What is EFT Couples Therapy?
EFT for couples is an evidence-based experiential therapeutic approach used in relationship counselling that prioritises building strong and secure connections between partners first and foremost.
The main goal of EFT is to help couples create a secure attachment, which means having a close, safe, and loving bond and increasing each individual’s coping and overall stress management.
Securely attached people navigate the trials of life with greater ease than those who are insecurely attached. There is nothing like knowing that a precious loved one has your back to help you to face what life throws at you.

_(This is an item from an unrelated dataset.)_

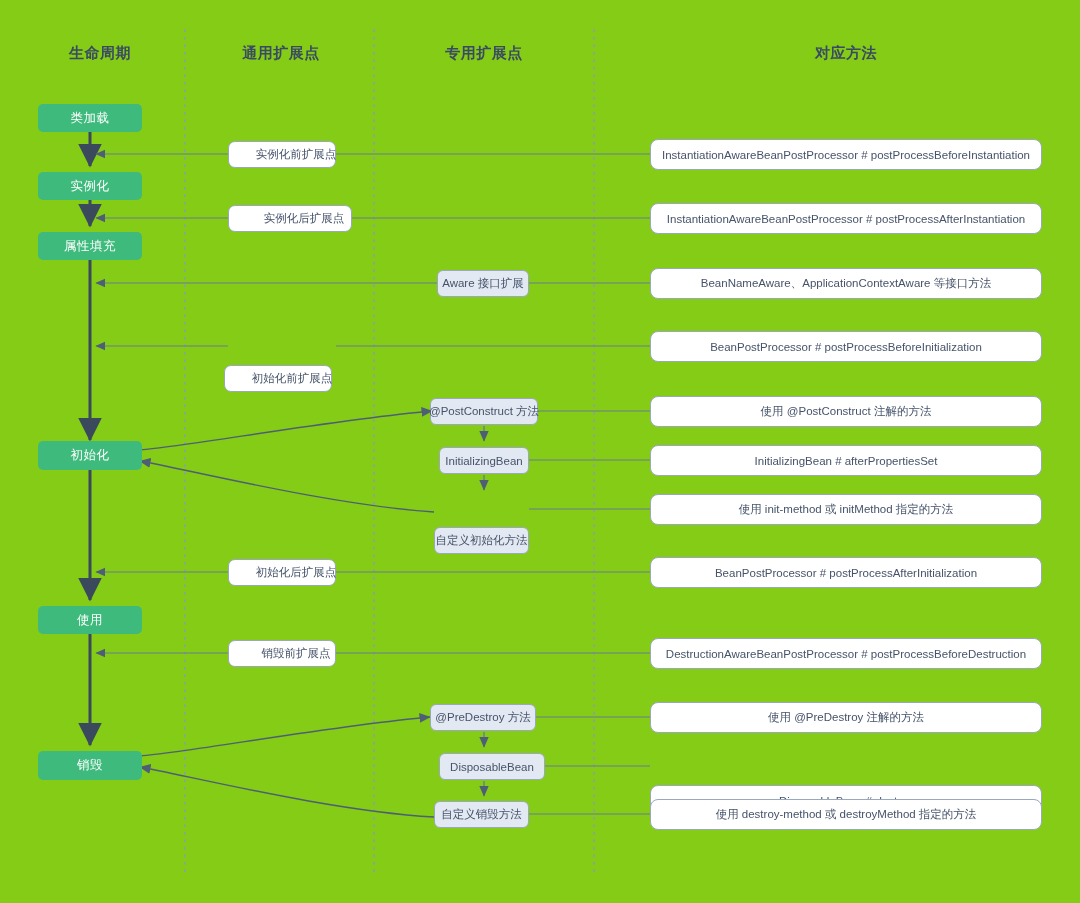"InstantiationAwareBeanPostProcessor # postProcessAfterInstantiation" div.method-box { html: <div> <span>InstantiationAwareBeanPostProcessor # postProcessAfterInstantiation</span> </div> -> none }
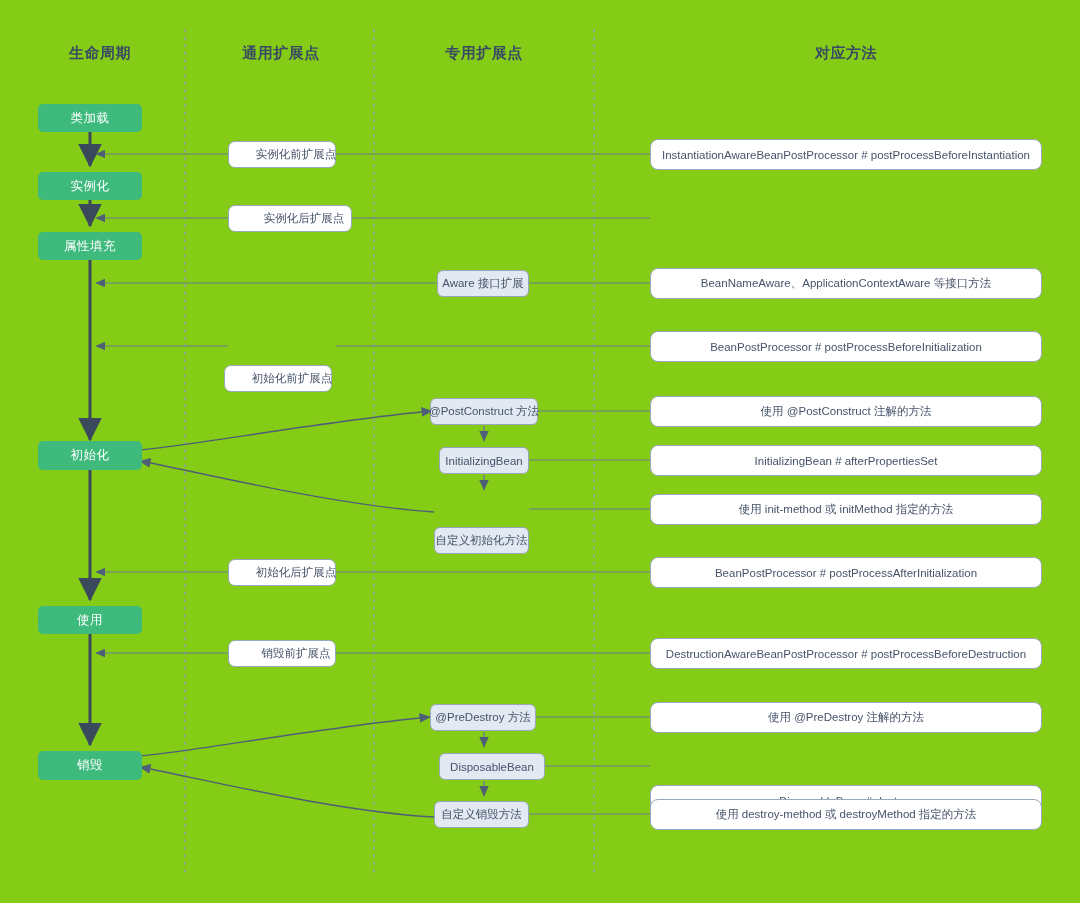"初始化前扩展点" div.ext-box { left: 224px -> 237px; margin-top: 32px -> none }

Overcoming Relationship Issues with EFT Therapy
EFT for couples focuses on the importance of emotions and attachment processes in organising interactions between two partners. It uses emotions as the agent of change in these interactions. Research has shown that it produces a 70-73% recovery rate from marital distress and a 90% rate of significant improvement after 10-12 sessions.
EFT works by the Relationship Therapist expanding on each partner’s emotional responses, re-framing the problem in terms of the negative interaction cycle itself rather than any individual’s fault, and finally creating new and more flexible interactions between the partners. The goal is for each partner to feel a secure and trusting bond.
What an EFT Couples Therapy Session Looks Like
Through EFT, your Relationship Therapist works with both partners to build a strong alliance and bond of trust with each other. Following this, the work involves both partners starting to understand the destructive cycle at the heart of their relationship distress. This is achieved by slowing the process down in the session and focusing on underlying emotions and the needs driving these.
Each partner’s experience is seen as valid, and each is allowed to explore their emotions further. Once there is more safety in the relationship, and both partners are aware of their vulnerable feelings when the cycle is in full swing, they will be asked to communicate these vulnerable feelings and needs to each other. In this way, new interaction patterns are formed, and both partners can communicate more securely.
EFT for couples finishes with a consolidation phase, during which any remaining problems are overcome, and the new interaction patterns are strengthened.
1. Johnson, S.M. (2004). The practice of emotionally focused marital therapy: Creating Connection. New York: Bruner / Routledge.